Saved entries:
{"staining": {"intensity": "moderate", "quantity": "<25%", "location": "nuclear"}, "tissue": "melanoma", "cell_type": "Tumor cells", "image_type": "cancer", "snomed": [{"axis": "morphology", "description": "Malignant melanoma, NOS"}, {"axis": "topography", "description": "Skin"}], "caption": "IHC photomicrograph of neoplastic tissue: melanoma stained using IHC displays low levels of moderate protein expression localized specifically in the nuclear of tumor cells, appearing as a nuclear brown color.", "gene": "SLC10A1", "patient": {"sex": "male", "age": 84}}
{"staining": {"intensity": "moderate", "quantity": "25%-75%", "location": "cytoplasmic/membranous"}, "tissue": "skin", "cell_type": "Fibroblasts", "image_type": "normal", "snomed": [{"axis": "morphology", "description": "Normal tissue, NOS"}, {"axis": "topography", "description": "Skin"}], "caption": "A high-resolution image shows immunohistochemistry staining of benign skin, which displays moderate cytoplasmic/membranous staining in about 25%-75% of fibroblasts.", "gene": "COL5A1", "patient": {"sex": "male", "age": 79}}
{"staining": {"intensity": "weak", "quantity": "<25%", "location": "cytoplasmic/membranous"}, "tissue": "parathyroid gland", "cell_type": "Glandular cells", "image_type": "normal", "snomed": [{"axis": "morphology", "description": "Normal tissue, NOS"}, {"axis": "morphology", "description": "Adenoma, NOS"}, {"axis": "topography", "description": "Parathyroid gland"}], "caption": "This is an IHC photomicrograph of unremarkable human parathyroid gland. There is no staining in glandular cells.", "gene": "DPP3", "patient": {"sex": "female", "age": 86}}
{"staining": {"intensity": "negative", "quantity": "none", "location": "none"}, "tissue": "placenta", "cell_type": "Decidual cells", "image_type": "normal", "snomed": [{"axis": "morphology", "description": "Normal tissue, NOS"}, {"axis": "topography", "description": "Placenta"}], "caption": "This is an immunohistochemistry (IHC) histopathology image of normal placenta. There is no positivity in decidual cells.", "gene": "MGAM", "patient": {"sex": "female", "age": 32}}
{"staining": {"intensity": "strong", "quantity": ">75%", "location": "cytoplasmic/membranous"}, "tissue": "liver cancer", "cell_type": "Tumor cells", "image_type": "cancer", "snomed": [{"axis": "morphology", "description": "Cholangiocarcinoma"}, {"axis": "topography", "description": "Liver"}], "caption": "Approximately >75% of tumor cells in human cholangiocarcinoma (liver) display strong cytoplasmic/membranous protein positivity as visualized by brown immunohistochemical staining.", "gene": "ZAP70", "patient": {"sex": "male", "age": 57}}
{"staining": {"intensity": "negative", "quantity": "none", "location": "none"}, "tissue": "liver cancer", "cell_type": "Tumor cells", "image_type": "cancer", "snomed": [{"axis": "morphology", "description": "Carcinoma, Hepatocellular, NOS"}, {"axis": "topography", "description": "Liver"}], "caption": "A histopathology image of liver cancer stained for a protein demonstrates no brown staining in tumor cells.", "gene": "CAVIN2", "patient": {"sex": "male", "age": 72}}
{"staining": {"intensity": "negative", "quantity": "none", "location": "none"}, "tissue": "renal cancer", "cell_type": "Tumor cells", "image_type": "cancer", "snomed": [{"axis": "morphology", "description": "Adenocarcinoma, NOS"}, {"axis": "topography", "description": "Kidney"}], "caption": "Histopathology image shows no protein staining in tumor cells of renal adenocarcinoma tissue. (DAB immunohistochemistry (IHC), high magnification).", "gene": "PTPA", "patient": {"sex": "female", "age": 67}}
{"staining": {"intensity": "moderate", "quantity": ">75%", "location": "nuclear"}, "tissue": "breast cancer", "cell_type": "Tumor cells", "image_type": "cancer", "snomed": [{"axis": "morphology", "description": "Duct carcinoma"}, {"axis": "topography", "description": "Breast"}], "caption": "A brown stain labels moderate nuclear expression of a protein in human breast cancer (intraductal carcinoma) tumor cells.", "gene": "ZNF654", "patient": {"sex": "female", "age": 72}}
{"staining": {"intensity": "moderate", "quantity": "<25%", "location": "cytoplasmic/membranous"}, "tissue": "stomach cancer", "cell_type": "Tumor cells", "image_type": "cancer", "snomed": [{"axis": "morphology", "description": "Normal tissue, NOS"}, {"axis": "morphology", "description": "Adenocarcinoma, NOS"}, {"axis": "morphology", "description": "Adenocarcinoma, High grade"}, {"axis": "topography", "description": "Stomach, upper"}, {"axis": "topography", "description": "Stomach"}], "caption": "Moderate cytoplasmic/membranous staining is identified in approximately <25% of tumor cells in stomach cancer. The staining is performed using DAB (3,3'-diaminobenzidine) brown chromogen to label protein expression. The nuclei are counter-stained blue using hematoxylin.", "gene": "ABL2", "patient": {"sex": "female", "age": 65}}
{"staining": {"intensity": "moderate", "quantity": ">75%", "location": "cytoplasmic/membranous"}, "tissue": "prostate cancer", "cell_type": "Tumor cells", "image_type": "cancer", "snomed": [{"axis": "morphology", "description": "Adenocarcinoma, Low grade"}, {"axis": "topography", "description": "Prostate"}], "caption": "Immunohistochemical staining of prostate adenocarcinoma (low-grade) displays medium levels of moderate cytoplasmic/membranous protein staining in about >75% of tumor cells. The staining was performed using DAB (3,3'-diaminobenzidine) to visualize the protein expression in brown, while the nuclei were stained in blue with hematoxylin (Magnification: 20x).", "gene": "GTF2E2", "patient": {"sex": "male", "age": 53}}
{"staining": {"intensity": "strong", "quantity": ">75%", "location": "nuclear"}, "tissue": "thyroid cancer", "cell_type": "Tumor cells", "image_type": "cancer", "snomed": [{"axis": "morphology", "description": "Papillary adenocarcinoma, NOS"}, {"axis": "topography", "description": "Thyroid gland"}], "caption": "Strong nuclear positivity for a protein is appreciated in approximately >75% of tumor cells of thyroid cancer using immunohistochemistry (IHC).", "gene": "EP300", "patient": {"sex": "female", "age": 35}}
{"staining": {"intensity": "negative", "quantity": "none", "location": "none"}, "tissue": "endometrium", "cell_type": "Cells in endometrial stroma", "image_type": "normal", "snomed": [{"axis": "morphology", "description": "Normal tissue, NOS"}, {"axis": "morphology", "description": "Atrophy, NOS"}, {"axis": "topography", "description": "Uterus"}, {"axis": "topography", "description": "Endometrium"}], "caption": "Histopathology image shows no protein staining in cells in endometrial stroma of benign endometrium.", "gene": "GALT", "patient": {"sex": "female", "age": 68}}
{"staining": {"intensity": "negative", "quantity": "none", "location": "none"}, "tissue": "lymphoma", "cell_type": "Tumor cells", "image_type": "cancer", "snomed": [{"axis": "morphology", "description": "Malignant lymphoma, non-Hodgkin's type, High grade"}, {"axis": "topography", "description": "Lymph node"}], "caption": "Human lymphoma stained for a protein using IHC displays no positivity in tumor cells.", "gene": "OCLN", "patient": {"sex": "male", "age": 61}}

Your goal: This exercise calls for every record above to be written out again exactly.

Exercise solution:
{"staining": {"intensity": "moderate", "quantity": "<25%", "location": "nuclear"}, "tissue": "melanoma", "cell_type": "Tumor cells", "image_type": "cancer", "snomed": [{"axis": "morphology", "description": "Malignant melanoma, NOS"}, {"axis": "topography", "description": "Skin"}], "caption": "IHC photomicrograph of neoplastic tissue: melanoma stained using IHC displays low levels of moderate protein expression localized specifically in the nuclear of tumor cells, appearing as a nuclear brown color.", "gene": "SLC10A1", "patient": {"sex": "male", "age": 84}}
{"staining": {"intensity": "moderate", "quantity": "25%-75%", "location": "cytoplasmic/membranous"}, "tissue": "skin", "cell_type": "Fibroblasts", "image_type": "normal", "snomed": [{"axis": "morphology", "description": "Normal tissue, NOS"}, {"axis": "topography", "description": "Skin"}], "caption": "A high-resolution image shows immunohistochemistry staining of benign skin, which displays moderate cytoplasmic/membranous staining in about 25%-75% of fibroblasts.", "gene": "COL5A1", "patient": {"sex": "male", "age": 79}}
{"staining": {"intensity": "weak", "quantity": "<25%", "location": "cytoplasmic/membranous"}, "tissue": "parathyroid gland", "cell_type": "Glandular cells", "image_type": "normal", "snomed": [{"axis": "morphology", "description": "Normal tissue, NOS"}, {"axis": "morphology", "description": "Adenoma, NOS"}, {"axis": "topography", "description": "Parathyroid gland"}], "caption": "This is an IHC photomicrograph of unremarkable human parathyroid gland. There is no staining in glandular cells.", "gene": "DPP3", "patient": {"sex": "female", "age": 86}}
{"staining": {"intensity": "negative", "quantity": "none", "location": "none"}, "tissue": "placenta", "cell_type": "Decidual cells", "image_type": "normal", "snomed": [{"axis": "morphology", "description": "Normal tissue, NOS"}, {"axis": "topography", "description": "Placenta"}], "caption": "This is an immunohistochemistry (IHC) histopathology image of normal placenta. There is no positivity in decidual cells.", "gene": "MGAM", "patient": {"sex": "female", "age": 32}}
{"staining": {"intensity": "strong", "quantity": ">75%", "location": "cytoplasmic/membranous"}, "tissue": "liver cancer", "cell_type": "Tumor cells", "image_type": "cancer", "snomed": [{"axis": "morphology", "description": "Cholangiocarcinoma"}, {"axis": "topography", "description": "Liver"}], "caption": "Approximately >75% of tumor cells in human cholangiocarcinoma (liver) display strong cytoplasmic/membranous protein positivity as visualized by brown immunohistochemical staining.", "gene": "ZAP70", "patient": {"sex": "male", "age": 57}}
{"staining": {"intensity": "negative", "quantity": "none", "location": "none"}, "tissue": "liver cancer", "cell_type": "Tumor cells", "image_type": "cancer", "snomed": [{"axis": "morphology", "description": "Carcinoma, Hepatocellular, NOS"}, {"axis": "topography", "description": "Liver"}], "caption": "A histopathology image of liver cancer stained for a protein demonstrates no brown staining in tumor cells.", "gene": "CAVIN2", "patient": {"sex": "male", "age": 72}}
{"staining": {"intensity": "negative", "quantity": "none", "location": "none"}, "tissue": "renal cancer", "cell_type": "Tumor cells", "image_type": "cancer", "snomed": [{"axis": "morphology", "description": "Adenocarcinoma, NOS"}, {"axis": "topography", "description": "Kidney"}], "caption": "Histopathology image shows no protein staining in tumor cells of renal adenocarcinoma tissue. (DAB immunohistochemistry (IHC), high magnification).", "gene": "PTPA", "patient": {"sex": "female", "age": 67}}
{"staining": {"intensity": "moderate", "quantity": ">75%", "location": "nuclear"}, "tissue": "breast cancer", "cell_type": "Tumor cells", "image_type": "cancer", "snomed": [{"axis": "morphology", "description": "Duct carcinoma"}, {"axis": "topography", "description": "Breast"}], "caption": "A brown stain labels moderate nuclear expression of a protein in human breast cancer (intraductal carcinoma) tumor cells.", "gene": "ZNF654", "patient": {"sex": "female", "age": 72}}
{"staining": {"intensity": "moderate", "quantity": "<25%", "location": "cytoplasmic/membranous"}, "tissue": "stomach cancer", "cell_type": "Tumor cells", "image_type": "cancer", "snomed": [{"axis": "morphology", "description": "Normal tissue, NOS"}, {"axis": "morphology", "description": "Adenocarcinoma, NOS"}, {"axis": "morphology", "description": "Adenocarcinoma, High grade"}, {"axis": "topography", "description": "Stomach, upper"}, {"axis": "topography", "description": "Stomach"}], "caption": "Moderate cytoplasmic/membranous staining is identified in approximately <25% of tumor cells in stomach cancer. The staining is performed using DAB (3,3'-diaminobenzidine) brown chromogen to label protein expression. The nuclei are counter-stained blue using hematoxylin.", "gene": "ABL2", "patient": {"sex": "female", "age": 65}}
{"staining": {"intensity": "moderate", "quantity": ">75%", "location": "cytoplasmic/membranous"}, "tissue": "prostate cancer", "cell_type": "Tumor cells", "image_type": "cancer", "snomed": [{"axis": "morphology", "description": "Adenocarcinoma, Low grade"}, {"axis": "topography", "description": "Prostate"}], "caption": "Immunohistochemical staining of prostate adenocarcinoma (low-grade) displays medium levels of moderate cytoplasmic/membranous protein staining in about >75% of tumor cells. The staining was performed using DAB (3,3'-diaminobenzidine) to visualize the protein expression in brown, while the nuclei were stained in blue with hematoxylin (Magnification: 20x).", "gene": "GTF2E2", "patient": {"sex": "male", "age": 53}}
{"staining": {"intensity": "strong", "quantity": ">75%", "location": "nuclear"}, "tissue": "thyroid cancer", "cell_type": "Tumor cells", "image_type": "cancer", "snomed": [{"axis": "morphology", "description": "Papillary adenocarcinoma, NOS"}, {"axis": "topography", "description": "Thyroid gland"}], "caption": "Strong nuclear positivity for a protein is appreciated in approximately >75% of tumor cells of thyroid cancer using immunohistochemistry (IHC).", "gene": "EP300", "patient": {"sex": "female", "age": 35}}
{"staining": {"intensity": "negative", "quantity": "none", "location": "none"}, "tissue": "endometrium", "cell_type": "Cells in endometrial stroma", "image_type": "normal", "snomed": [{"axis": "morphology", "description": "Normal tissue, NOS"}, {"axis": "morphology", "description": "Atrophy, NOS"}, {"axis": "topography", "description": "Uterus"}, {"axis": "topography", "description": "Endometrium"}], "caption": "Histopathology image shows no protein staining in cells in endometrial stroma of benign endometrium.", "gene": "GALT", "patient": {"sex": "female", "age": 68}}
{"staining": {"intensity": "negative", "quantity": "none", "location": "none"}, "tissue": "lymphoma", "cell_type": "Tumor cells", "image_type": "cancer", "snomed": [{"axis": "morphology", "description": "Malignant lymphoma, non-Hodgkin's type, High grade"}, {"axis": "topography", "description": "Lymph node"}], "caption": "Human lymphoma stained for a protein using IHC displays no positivity in tumor cells.", "gene": "OCLN", "patient": {"sex": "male", "age": 61}}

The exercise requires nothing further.